With browsers prioritising user privacy, marketers must pursue other methods of targeting and measuring campaigns. Reality has forced them to seek alternatives to adapt to a digital world becoming less and less dependent on third-party cookies..
But even as the global reliance on cookies decreases, some people still find it difficult to envision a practical and effective future without them.
In MARKETECH APAC’s latest What’s NEXT in Marketing interview with Amit Kotecha, Quantcast’s chief marketing officer, he specifies how the industry can thrive in the inevitable cookieless future without compromising results.
Impact of data privacy regulations
Due to data privacy issues, more web users have opted to browse in environments that have ceased using third-party cookies. As such advertisers who have benefitted from third-party cookie measurement tactics in their campaigns have had to adapt.
“I’d say that it’s impacting everything today already. So, as much as we tune in on what Google is going to do with Chrome, half of the internet is currently cookie-less today. Since Safari made a change to their browser in 2018, cookie deprecation has been happening across the whole world in every market. According to our data, in most markets it’s over 50%,” Amit said.
According to him, even the percentage of people who have cookies will only keep them for less than a week.
“So there’s this constant refreshing of cookies that are unreliable now for any type of targeting or measurement. That is the reality today,” he added.
Adopting alternative measurement tools
The notion of shifting to other measurement tools is that advertisers need to compromise with less efficient and effective means. With emerging technologies however, this does not have to be the case.
“When it comes to measurement, a lot of it is about education. A lot of this is new. And so you’re moving away from a certain way of doing things and moving to a new process. Yet the measurement itself should not change, I don’t think. The actual outcome you’re driving to shouldn’t be different, whether it’s toward a sale, or sign-up or whatever it is that you’re trying to deliver,” Amit said.
Concerns over the practical use of alternative measuring tools are not unfounded. According to Amit, there are also levels of complication when dealing with cookieless campaigns. Using artificial intelligence is one way to solve this problem, at least after testing out what works over time.

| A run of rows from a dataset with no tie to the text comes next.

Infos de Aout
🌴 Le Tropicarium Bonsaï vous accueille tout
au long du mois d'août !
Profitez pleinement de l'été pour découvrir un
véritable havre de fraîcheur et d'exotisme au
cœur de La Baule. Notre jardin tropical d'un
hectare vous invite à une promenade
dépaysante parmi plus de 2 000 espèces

“The way I look at it is that there used to be a direct line between an ad that you deliver, an impression and a conversion. And that connection was always a cookie. You know that you delivered an ad via a device or a browser to this person, and then they saw that ad, before they converted. Now that connection is severed–it’s no longer there anymore. But that impression still happened and that conversion still happened,” he explained.
“In order to understand the link in the customer journey, you have to connect the dots, and Artificial Intelligence (AI) is the best solution for this because it can start to make predictions. The more conversions and impressions an AI engine sees, the better it gets at making predictions on web users and how they convert on an advertiser’s website. A lot of this is about testing and education, but it’s also about running more and more campaigns using this type of measurement,” he added.
Amit specifies that advertisers can start using modelled or enhanced conversions, which provide conversion tracking despite cookie limitations. Additionally, they can use conversion APIs, which gather data from a customer or advertisers directly.
“I don’t think we’ll be talking about cookies moving forward. I think the future will be about modelled conversions and modelled insights, and those will just be the norm moving forward. We’ve got some ways to go before we get there, but the fact that advertisers can do this today and still have cookies to check their data against now–it’s like the best training data set to test against,” he said.
Restructuring perspectives to function without cookies
Brands are facing the fact that consumers are opting out of using third-party cookies due to privacy concerns. Advertisers are also aware, according to Amit, that the eventual cookie elimination is inevitable.
“I think we’ve always looked at this is as inevitable no matter what. So we’ve re-architected our entire business to function without cookies. And many advertisers consider targeting and measurement with the eradication of cookies and they think, ‘well, this is complicated and confusing and it’s not effective anymore,’ so they move their budgets away from programmatic, which doesn’t help them to succeed in an increasingly digitised world,” he explains.
With that, Amit emphasises the importance of first-party data for advertisers.
“If you’re an advertiser and you have first-party data, collecting it and using it is really important now for measurement. You can either connect it to a DSP, or to a clean room and measure some of your conversions directly from the publisher’s side as well. That’s really important, but it’s never going to give you the full picture. This is where you’re going to have to fill the gaps in with some type of modelling,” he said.
Reflecting on the future of advertising, Amit also highlights a potentially harmful practice with third-party cookie measurement.
“I really hope that we move away from the usual kind of arbitrary metrics that have become commonplace. I would hope that we eventually move away from last-click measurement and start to understand all the touch points that lead towards an action as it really doesn’t paint an accurate picture of digital advertising performance when you’re just looking at one touch point that delivered a conversion,” he said.
The evolution of the digital marketing landscape makes the loss of cookies imminent. However, its demise is not necessarily fatal to advertisers. While the transition to a cookieless future poses challenges, there are also many opportunities and technologies that can help make things easier for advertisers in the long run.
Through adopting these alternatives, marketers can find ways to deliver and measure campaigns effectively while ensuring data privacy and ultimately reduce the risk of falling behing in the industry.